Car la réussite économique et sociale de la France, c'est nous tous qui l'accomplissons ensemble, et c'est pour cela que nous devons promouvoir ensemble, en acteurs et en partenaires de la société civile, un projet pour la réussite économique et sociale de notre pays.

La parole que vous avez prise ces dernières semaines lors de nos rencontres régionales ne traduit ni idéologie, ni options partisanes. Je le redis solennellement en notre nom : nous sommes, nous les entrepreneurs, les démocrates et des républicains et nous sommes au service des ambitions politiques de personne, ni parti, ni leader. Notre métier s'exerce dans le cadre des options politiques de personne, ni parti, ni leader. Notre métier s'exerce dans le cadre des options déterminées par les électeurs et nous appliquons les lois de notre pays. Ce qui nous anime profondément, c'est notre volonté de faire entendre puissamment la voix des entrepreneurs à ceux qui dirigent la France, l'administrent et l'informent, quelle que soit leur tendance politique, nous, les entrepreneurs qui nous battons dans la compétition nationale, européenne et mondiale.

En avant l'entreprise !

J'ai promis que nous nous retrouverions après les jours d'épreuves d'octobre 1997, pour rénover notre organisation et présenter notre projet. Cela est indispensable. Nous changeons de monde. Le monde qui s'est reconstruit et consolidé après la guerre, cinquante ans plus tard, s'efface. Quel chemin parcouru par notre société depuis 1945 ! Nationalisation, planification, inflation, dévaluation, protectionnisme, dirigisme, ont disparu de notre vocabulaire. Mondialisation, européanisation, informatisation, exportation, compétition, innovation, les ont remplacés.
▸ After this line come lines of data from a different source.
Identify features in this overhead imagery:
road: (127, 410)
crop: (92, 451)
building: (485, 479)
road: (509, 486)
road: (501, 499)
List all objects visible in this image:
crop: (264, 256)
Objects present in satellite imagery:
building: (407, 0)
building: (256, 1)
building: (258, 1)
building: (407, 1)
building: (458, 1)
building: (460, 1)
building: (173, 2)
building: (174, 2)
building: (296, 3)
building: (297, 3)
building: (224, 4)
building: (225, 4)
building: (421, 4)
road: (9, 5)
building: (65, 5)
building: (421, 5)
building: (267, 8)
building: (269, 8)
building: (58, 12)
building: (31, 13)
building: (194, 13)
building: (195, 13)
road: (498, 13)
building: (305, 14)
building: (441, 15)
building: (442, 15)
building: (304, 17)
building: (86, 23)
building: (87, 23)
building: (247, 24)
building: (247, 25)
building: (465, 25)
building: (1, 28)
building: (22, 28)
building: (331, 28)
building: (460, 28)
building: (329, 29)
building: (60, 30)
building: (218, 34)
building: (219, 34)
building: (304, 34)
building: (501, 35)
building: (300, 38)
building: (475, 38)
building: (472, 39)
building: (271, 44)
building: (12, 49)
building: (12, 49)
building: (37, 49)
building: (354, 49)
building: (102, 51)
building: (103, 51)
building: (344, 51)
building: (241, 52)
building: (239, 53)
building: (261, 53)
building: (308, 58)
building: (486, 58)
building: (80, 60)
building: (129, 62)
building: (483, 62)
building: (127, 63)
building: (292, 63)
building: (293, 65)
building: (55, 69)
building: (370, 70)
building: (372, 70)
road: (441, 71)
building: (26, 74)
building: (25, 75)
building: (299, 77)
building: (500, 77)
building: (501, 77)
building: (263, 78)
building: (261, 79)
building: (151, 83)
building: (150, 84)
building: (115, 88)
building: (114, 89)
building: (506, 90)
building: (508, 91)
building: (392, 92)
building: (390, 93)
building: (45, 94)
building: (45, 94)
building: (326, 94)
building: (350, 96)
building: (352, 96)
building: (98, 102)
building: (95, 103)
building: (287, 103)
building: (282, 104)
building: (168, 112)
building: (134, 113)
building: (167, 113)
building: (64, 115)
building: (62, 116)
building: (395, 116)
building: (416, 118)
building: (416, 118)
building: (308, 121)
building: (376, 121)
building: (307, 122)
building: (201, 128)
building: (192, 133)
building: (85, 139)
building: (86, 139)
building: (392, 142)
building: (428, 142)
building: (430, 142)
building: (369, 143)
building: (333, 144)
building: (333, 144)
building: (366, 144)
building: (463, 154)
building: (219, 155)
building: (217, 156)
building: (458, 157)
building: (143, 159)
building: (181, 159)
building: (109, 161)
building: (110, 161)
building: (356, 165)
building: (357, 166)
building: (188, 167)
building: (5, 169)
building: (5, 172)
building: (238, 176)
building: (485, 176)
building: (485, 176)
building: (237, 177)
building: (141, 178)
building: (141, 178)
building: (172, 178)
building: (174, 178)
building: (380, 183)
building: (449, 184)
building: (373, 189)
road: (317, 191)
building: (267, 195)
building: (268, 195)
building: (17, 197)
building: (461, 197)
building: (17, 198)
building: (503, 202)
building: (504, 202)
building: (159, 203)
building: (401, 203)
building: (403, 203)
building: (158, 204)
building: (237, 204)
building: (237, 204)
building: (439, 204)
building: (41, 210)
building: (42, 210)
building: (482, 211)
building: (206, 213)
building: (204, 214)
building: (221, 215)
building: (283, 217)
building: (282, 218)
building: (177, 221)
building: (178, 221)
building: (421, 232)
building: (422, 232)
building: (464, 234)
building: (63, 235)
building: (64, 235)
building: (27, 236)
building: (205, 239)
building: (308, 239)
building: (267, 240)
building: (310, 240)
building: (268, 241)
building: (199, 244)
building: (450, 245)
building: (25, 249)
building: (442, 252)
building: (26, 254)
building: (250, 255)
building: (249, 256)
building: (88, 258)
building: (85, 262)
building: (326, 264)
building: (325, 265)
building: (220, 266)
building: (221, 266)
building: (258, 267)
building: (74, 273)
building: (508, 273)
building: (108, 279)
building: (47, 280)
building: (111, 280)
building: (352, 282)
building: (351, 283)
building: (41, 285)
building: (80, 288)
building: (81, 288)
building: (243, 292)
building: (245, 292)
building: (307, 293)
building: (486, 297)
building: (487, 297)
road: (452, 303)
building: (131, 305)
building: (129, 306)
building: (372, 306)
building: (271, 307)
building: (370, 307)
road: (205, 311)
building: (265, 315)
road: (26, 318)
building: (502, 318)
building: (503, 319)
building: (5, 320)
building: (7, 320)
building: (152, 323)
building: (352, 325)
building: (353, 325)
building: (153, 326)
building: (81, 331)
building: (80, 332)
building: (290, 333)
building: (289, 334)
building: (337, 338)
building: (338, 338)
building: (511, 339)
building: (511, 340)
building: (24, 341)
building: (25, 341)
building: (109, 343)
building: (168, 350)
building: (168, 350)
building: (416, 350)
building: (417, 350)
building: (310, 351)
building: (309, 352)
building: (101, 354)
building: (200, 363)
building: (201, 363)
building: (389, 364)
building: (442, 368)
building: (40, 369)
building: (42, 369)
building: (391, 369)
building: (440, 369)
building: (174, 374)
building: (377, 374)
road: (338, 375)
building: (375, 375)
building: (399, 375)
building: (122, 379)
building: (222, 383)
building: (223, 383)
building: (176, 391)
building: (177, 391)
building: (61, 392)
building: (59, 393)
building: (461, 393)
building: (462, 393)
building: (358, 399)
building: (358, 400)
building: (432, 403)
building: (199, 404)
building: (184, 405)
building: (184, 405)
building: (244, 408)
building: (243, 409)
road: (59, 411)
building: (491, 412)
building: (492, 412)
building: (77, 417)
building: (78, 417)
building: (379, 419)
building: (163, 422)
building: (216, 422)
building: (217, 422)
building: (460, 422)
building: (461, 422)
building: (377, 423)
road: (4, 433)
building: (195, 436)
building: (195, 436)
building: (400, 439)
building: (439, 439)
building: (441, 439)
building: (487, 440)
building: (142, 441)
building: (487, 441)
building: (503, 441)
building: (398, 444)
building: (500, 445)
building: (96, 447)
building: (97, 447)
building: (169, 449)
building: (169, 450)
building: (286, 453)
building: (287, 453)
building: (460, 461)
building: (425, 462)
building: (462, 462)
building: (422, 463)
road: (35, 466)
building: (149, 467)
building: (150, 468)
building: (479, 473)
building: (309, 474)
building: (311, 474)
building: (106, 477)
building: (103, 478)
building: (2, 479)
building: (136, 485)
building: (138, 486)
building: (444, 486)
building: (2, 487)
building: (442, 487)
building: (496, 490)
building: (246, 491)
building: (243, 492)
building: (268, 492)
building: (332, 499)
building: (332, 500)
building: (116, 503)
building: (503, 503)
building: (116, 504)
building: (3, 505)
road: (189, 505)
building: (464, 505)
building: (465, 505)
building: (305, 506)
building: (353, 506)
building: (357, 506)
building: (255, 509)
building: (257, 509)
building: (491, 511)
Dans le même temps, la société française s'est transformé au fur et à mesure qu'émergeait de nouvelles formes d'organisation du travail, de nouveaux comportements de consommation, de nouveaux modes de vie. Les grandes concentrations ouvrières d'hier s'évanouissent au profit d'une multitude de sociétés de services nouveaux. Toute la structure et l'organisation sociale de notre pays, vieilles de cinquante ans, apparaissent soudain largement inadaptées au moment où nous faisons face au retournement démographique, à la mutation des technologies et à l'arrivée de l'Euro. Nous sommes en pleine transition. Faute d'anticipation, la transition fait peur et se traduit par une demande renforcée de protection. Mais les tabous, les interdits, les statuts, la certitude du droit aux acquis, les lois et réglementations péremptoires ne suffisent pas à exorciser le réel.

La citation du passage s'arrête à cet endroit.